[Transcribed page contents]
┄┄┄┄┄┄

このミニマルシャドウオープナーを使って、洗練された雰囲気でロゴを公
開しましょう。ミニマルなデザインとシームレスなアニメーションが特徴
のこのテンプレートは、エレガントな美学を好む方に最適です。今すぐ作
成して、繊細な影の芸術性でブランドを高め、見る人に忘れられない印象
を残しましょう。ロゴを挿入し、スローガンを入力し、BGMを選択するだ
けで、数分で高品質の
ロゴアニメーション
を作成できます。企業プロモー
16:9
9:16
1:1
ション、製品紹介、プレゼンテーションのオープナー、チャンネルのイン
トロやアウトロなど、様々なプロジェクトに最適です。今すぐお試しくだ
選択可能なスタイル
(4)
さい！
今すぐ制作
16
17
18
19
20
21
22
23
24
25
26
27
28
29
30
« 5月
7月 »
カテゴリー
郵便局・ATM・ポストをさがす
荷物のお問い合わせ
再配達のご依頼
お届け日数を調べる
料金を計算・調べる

┄┄┄┄┄┄

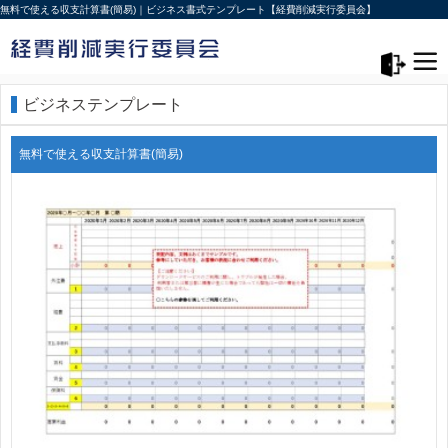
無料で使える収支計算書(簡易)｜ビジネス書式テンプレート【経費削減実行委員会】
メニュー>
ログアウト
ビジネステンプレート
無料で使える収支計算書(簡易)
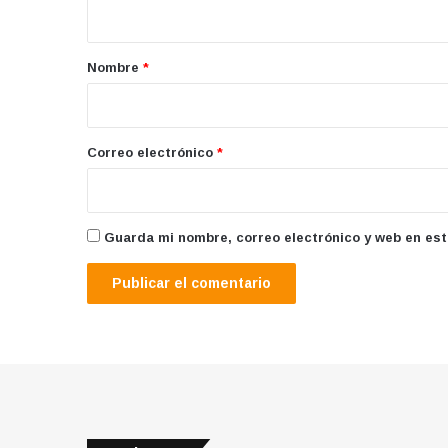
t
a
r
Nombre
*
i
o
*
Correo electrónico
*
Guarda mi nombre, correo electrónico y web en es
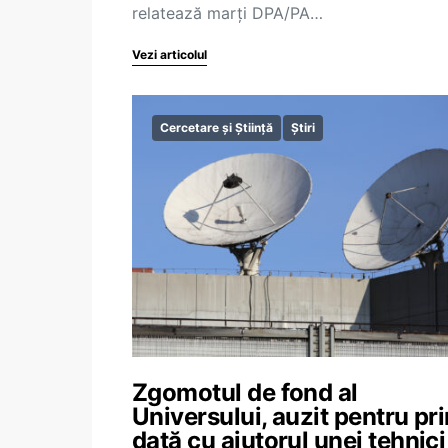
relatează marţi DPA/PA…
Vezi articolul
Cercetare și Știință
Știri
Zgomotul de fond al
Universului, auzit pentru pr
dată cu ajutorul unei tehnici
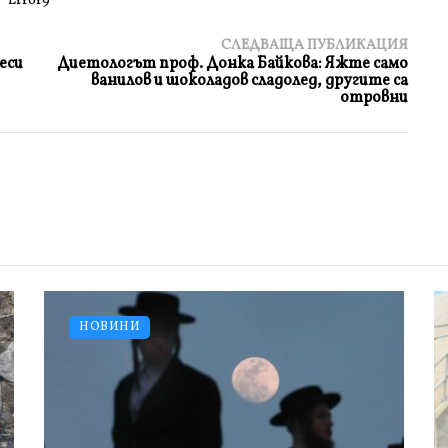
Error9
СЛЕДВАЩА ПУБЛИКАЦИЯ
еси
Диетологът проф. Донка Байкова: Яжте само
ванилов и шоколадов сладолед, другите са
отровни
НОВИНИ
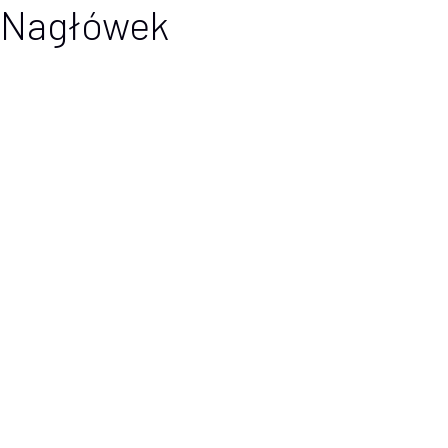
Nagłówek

┄┄┄┄┄┄

_TASK STATEMENT_
Filter the records above and copy every line that contains the word "electrónico".

_ANSWER TO THIS TASK_
Correo electrónico
Guarda mi nombre, correo electrónico y web en es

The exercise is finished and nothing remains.